Outcome 1: Effective Written Communication
Outcome 1: Effective Written Communication includes the ability to compose a quality written document on a collegiate level. This includes the following characteristics:
- Development of a Central Idea
- Diction
- Organization
- Support
- Sentence Structure
- Grammar and Mechanics
Outcome 2: Quantitative Reasoning
Outcome 2: Quantitative Reasoning refers to the ability to analyze information when presented either numerically, or in formulas, graphs, or tables, and to critically evaluate and interpret that information for solving problems, making predictions, or drawing conclusions.
Students who demonstrate quantitative reasoning skills will be able to:
- Identify relevant mathematical information, and select appropriate methods to answer questions of a numerical nature.
- Express and/or evaluate quantitative relationships using graphs, charts, or formulas.
- Evaluate representations and inferences that are based on quantitative information, and recognize questionable values or assertions.

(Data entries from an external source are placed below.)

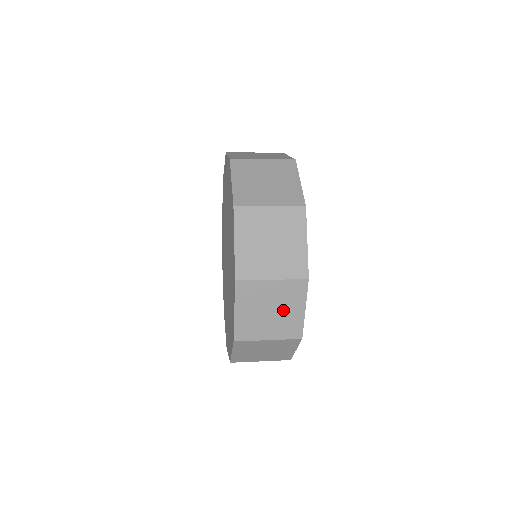
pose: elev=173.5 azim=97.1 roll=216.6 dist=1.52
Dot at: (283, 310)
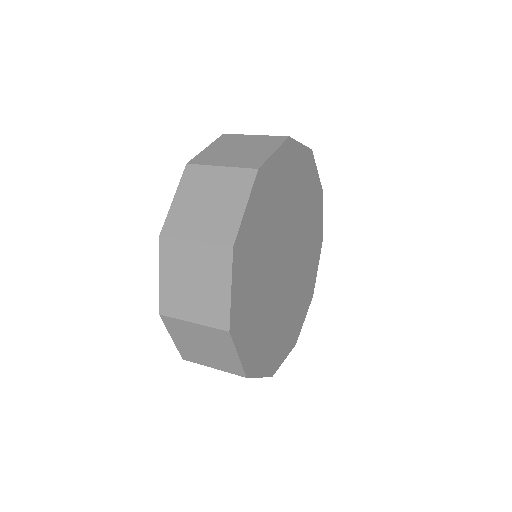
Dot at: (216, 350)
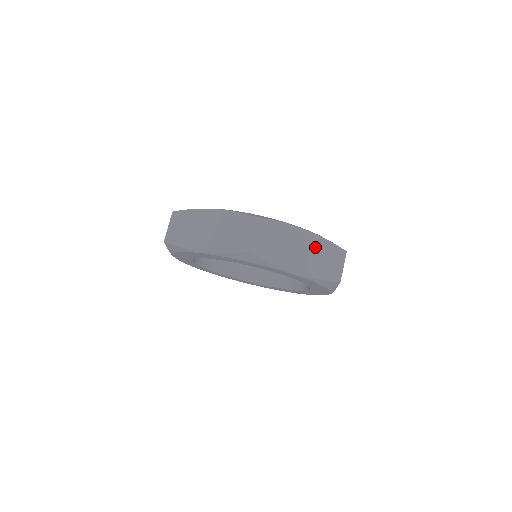
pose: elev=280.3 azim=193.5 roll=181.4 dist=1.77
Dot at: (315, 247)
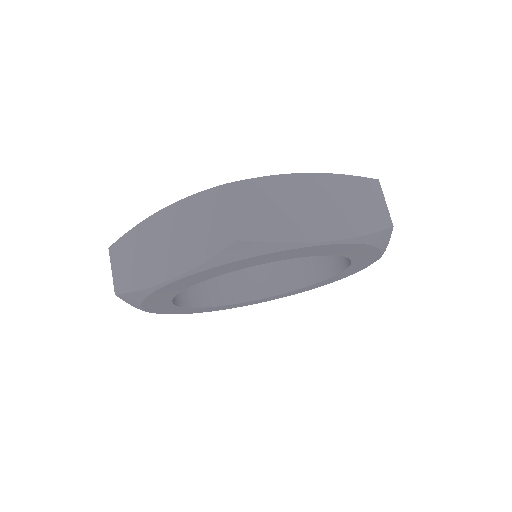
Dot at: occluded
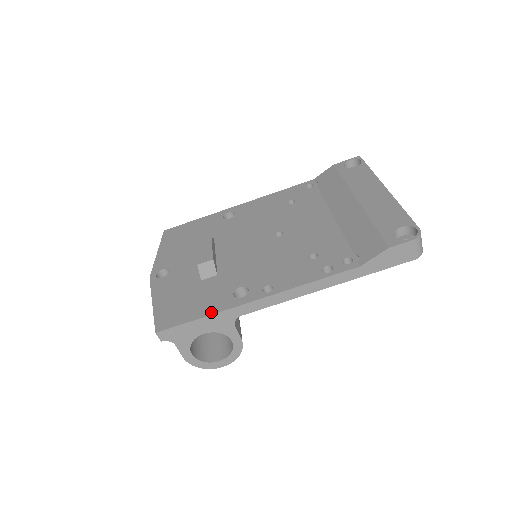
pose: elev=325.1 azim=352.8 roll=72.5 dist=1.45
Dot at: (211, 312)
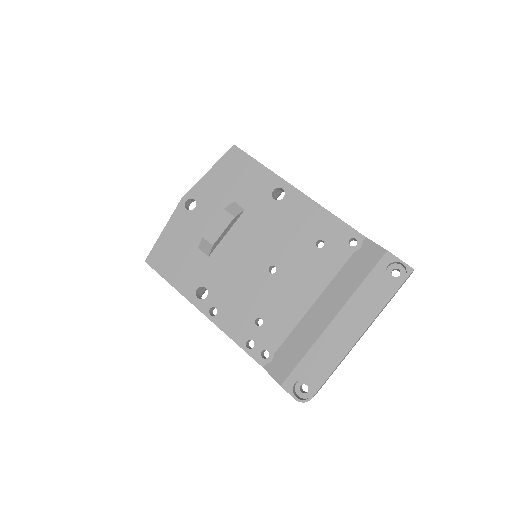
Dot at: (176, 287)
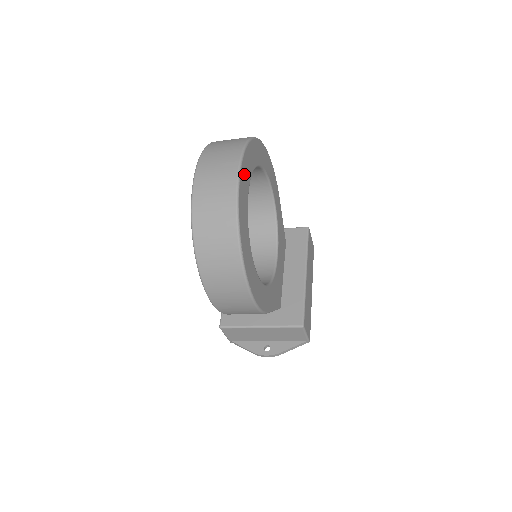
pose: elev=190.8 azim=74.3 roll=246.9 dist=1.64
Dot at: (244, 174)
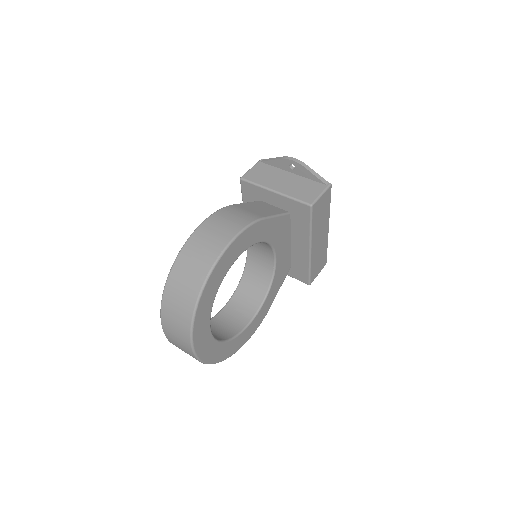
Dot at: (201, 344)
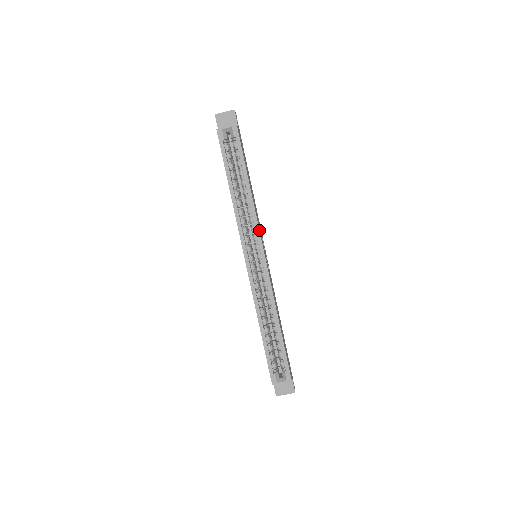
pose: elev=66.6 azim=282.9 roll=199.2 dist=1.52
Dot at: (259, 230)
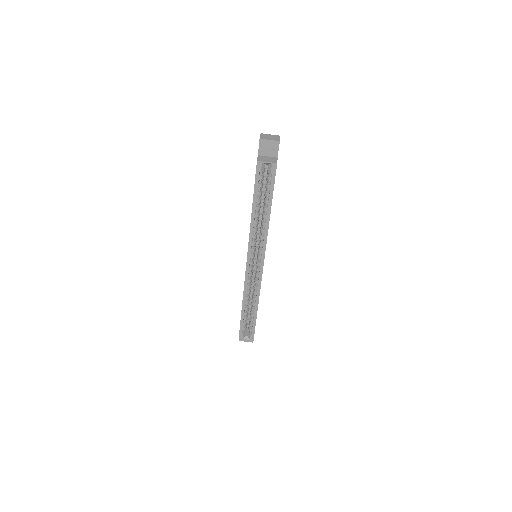
Dot at: occluded
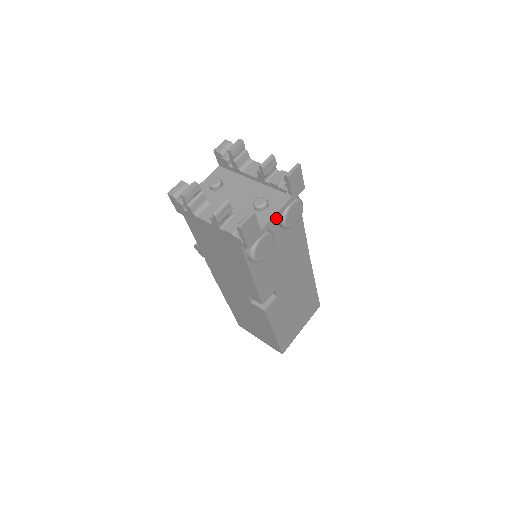
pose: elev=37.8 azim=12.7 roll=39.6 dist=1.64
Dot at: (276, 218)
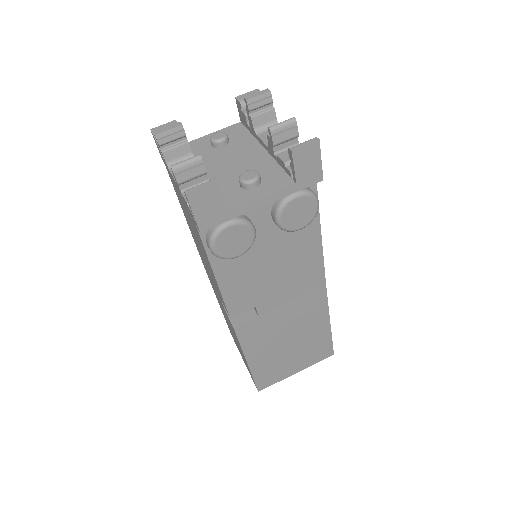
Dot at: (260, 205)
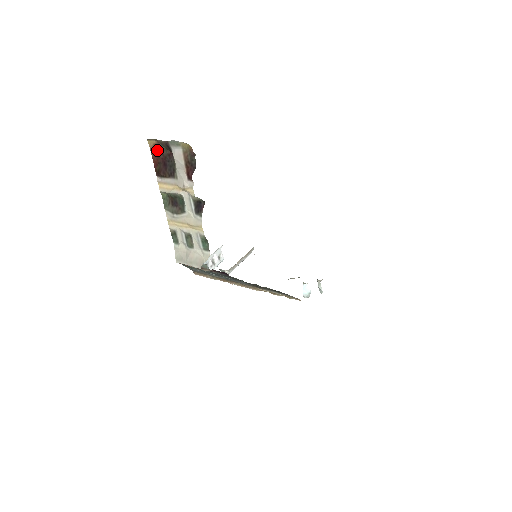
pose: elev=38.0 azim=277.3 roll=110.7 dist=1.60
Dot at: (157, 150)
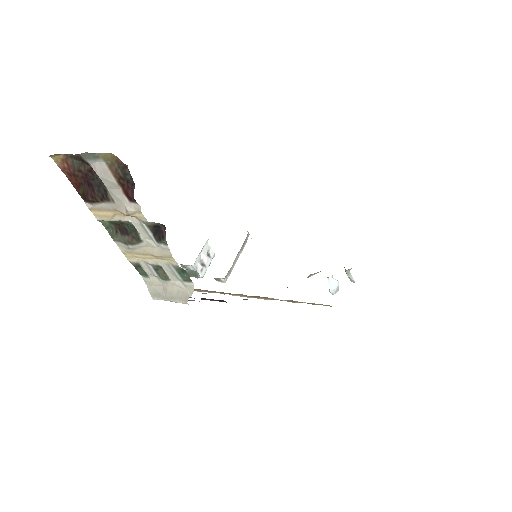
Dot at: (70, 167)
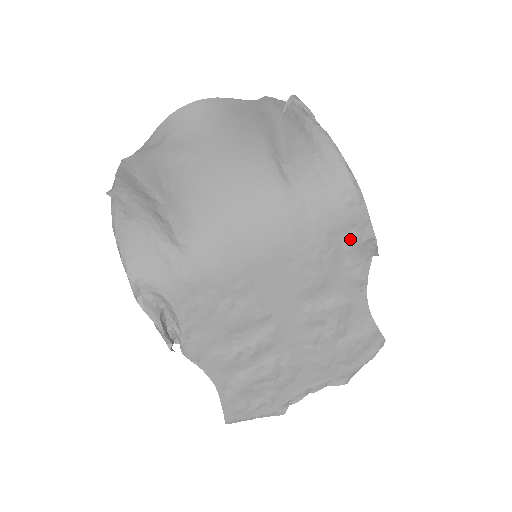
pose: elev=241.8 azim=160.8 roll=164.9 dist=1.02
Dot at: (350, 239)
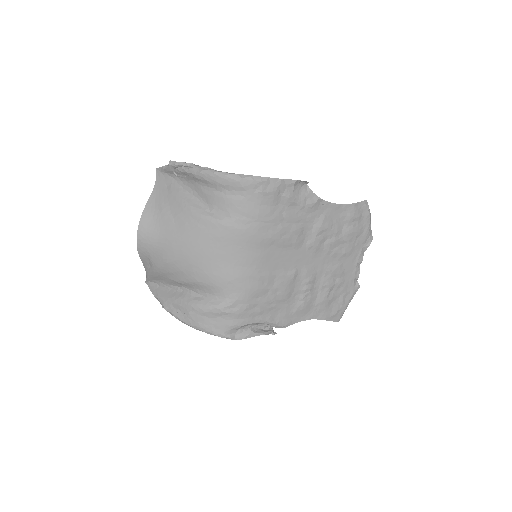
Dot at: (286, 199)
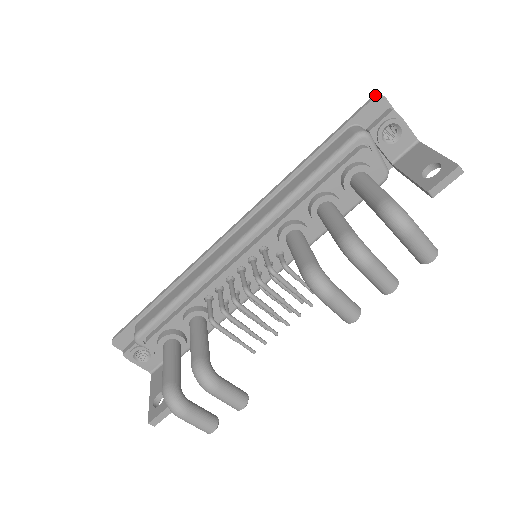
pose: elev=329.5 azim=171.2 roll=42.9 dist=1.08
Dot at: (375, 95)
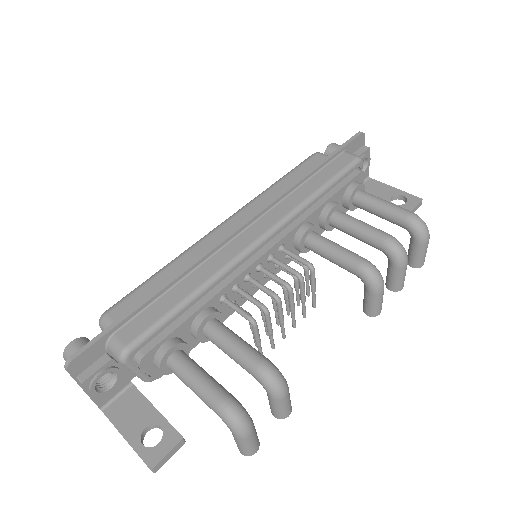
Dot at: (361, 132)
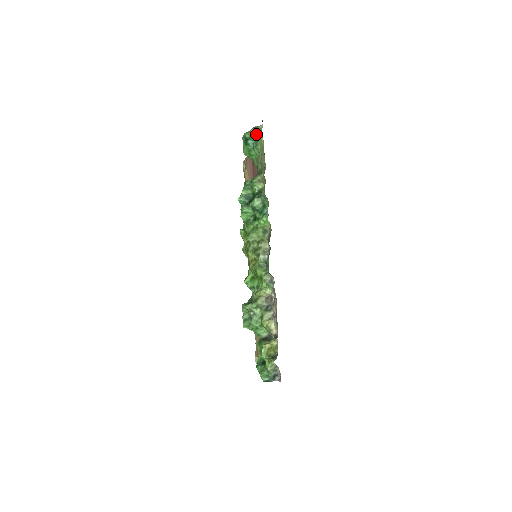
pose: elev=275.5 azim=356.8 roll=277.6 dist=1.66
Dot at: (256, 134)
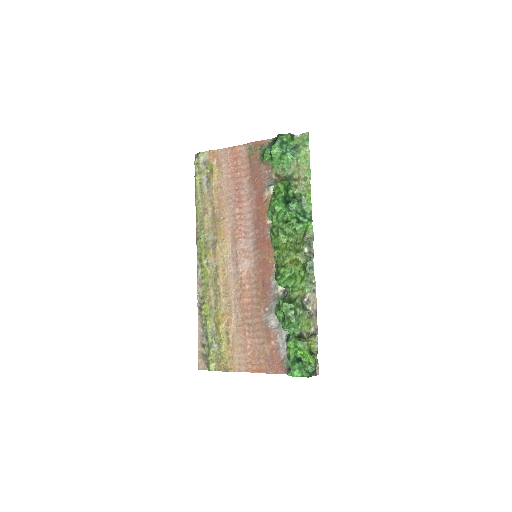
Dot at: (292, 141)
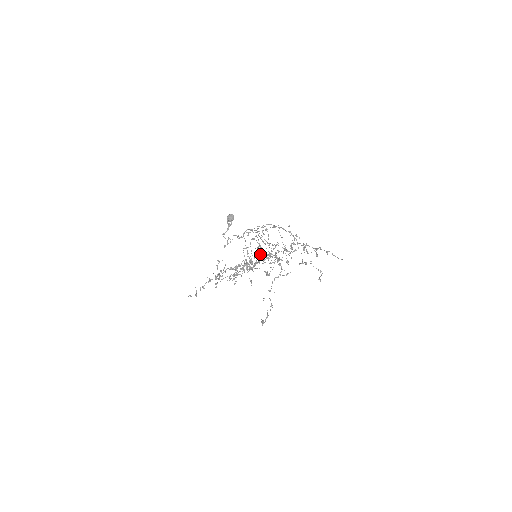
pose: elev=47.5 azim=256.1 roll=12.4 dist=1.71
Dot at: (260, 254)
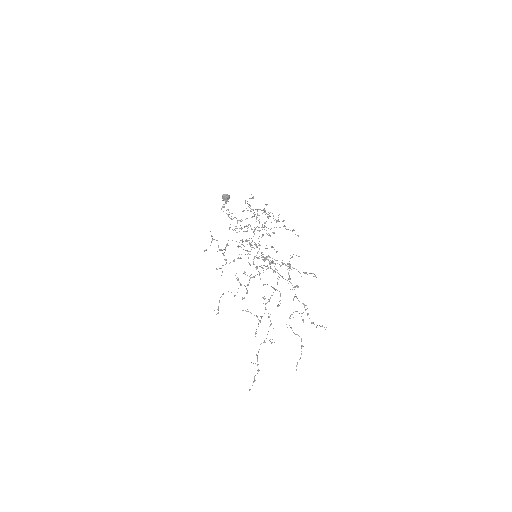
Dot at: occluded
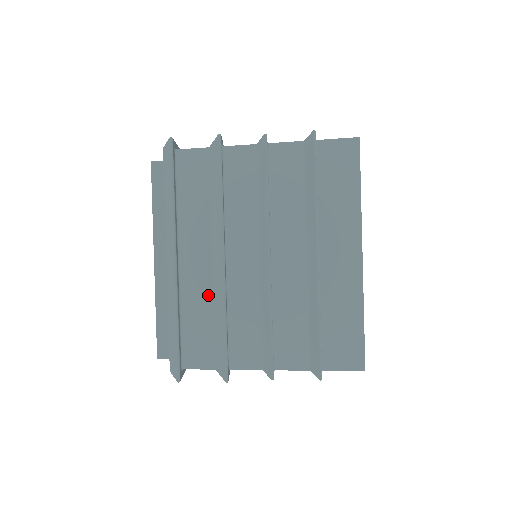
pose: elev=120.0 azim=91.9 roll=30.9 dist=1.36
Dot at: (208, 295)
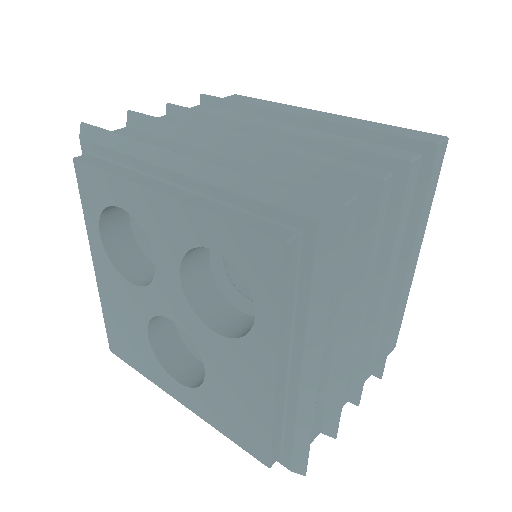
Dot at: (255, 169)
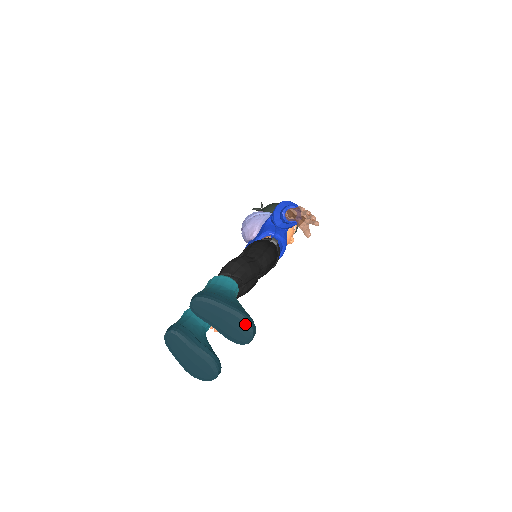
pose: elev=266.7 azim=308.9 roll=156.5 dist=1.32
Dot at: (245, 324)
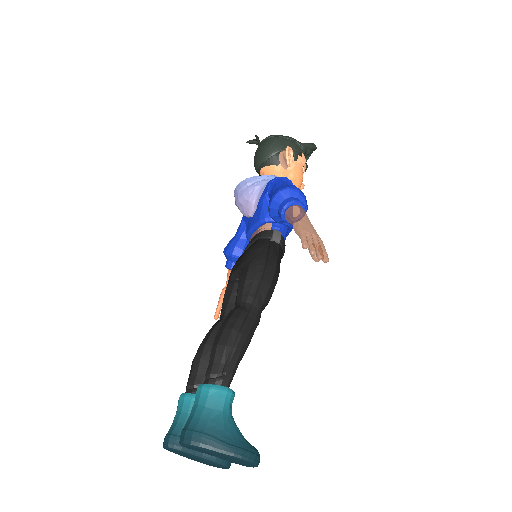
Dot at: (246, 462)
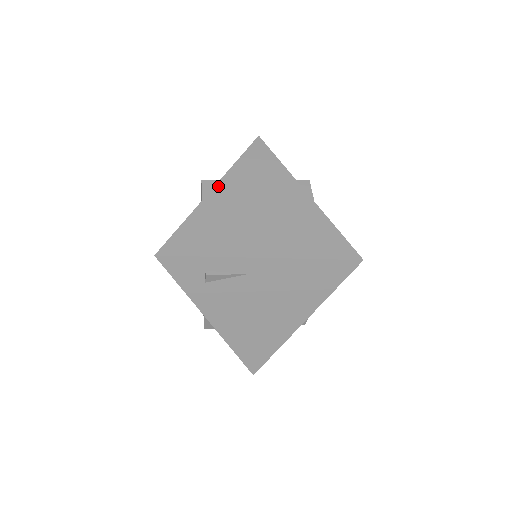
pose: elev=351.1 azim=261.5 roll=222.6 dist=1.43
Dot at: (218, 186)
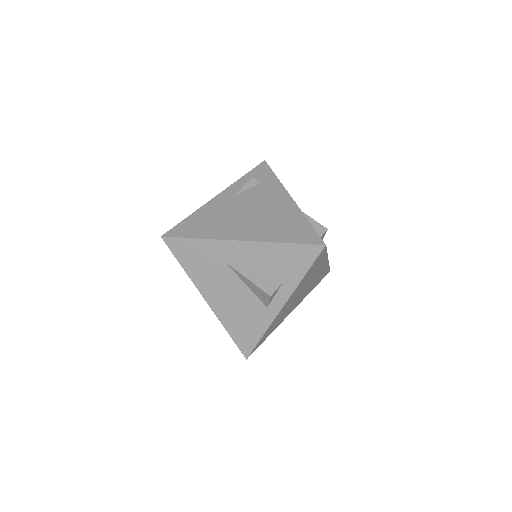
Dot at: occluded
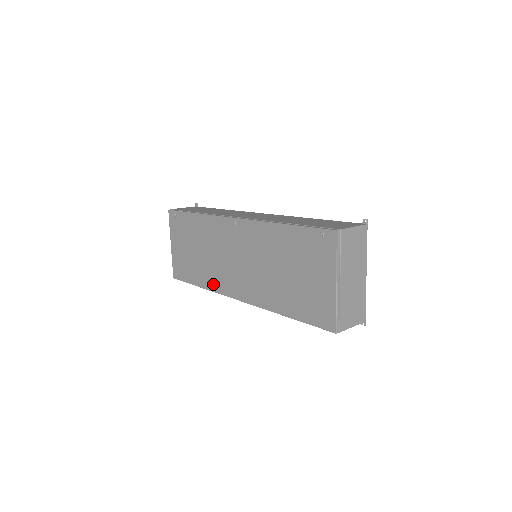
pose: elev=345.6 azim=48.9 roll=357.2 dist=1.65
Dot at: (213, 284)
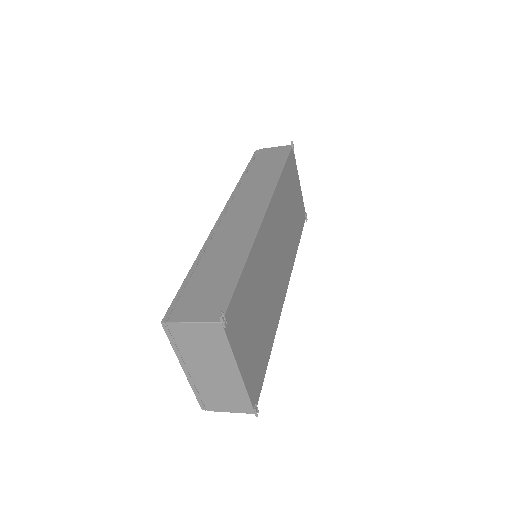
Dot at: occluded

Outcome 3: Diversity Awareness
Outcome 3: Diversity Awareness is a mindset characterized by one’s willingness to work toward a climate of mutual respect and acceptance of individual differences that include race, culture, ethnicity, gender, sexual orientation, socioeconomic status, age, physical and cognitive abilities, spiritual beliefs, political beliefs, and other ideologies.
Objectives:
- Evaluate the effect that Rose State College’s classes, events, workshops, and programs have had in heightening awareness, knowledge, or appreciation of people who represent a different race, ethnicity, gender, sexual orientation, physical or cognitive ability, spiritual belief, or political belief or ideology.
- Recognize one’s own comfort level when relating to people of various backgrounds and identify resources on campus that might help to raise that comfort level.
- Determine how students’ differences affect their relationships with others at Rose State College.
- Promote an inclusive, open-minded culture that embraces diversity.
- Practice respect for people with qualities and experiences different from one’s own.
- Appraise the value of working cooperatively with people from various backgrounds and life experiences.
- Analyze one’s own perception of discrimination on campus, in the local community, and on the national level.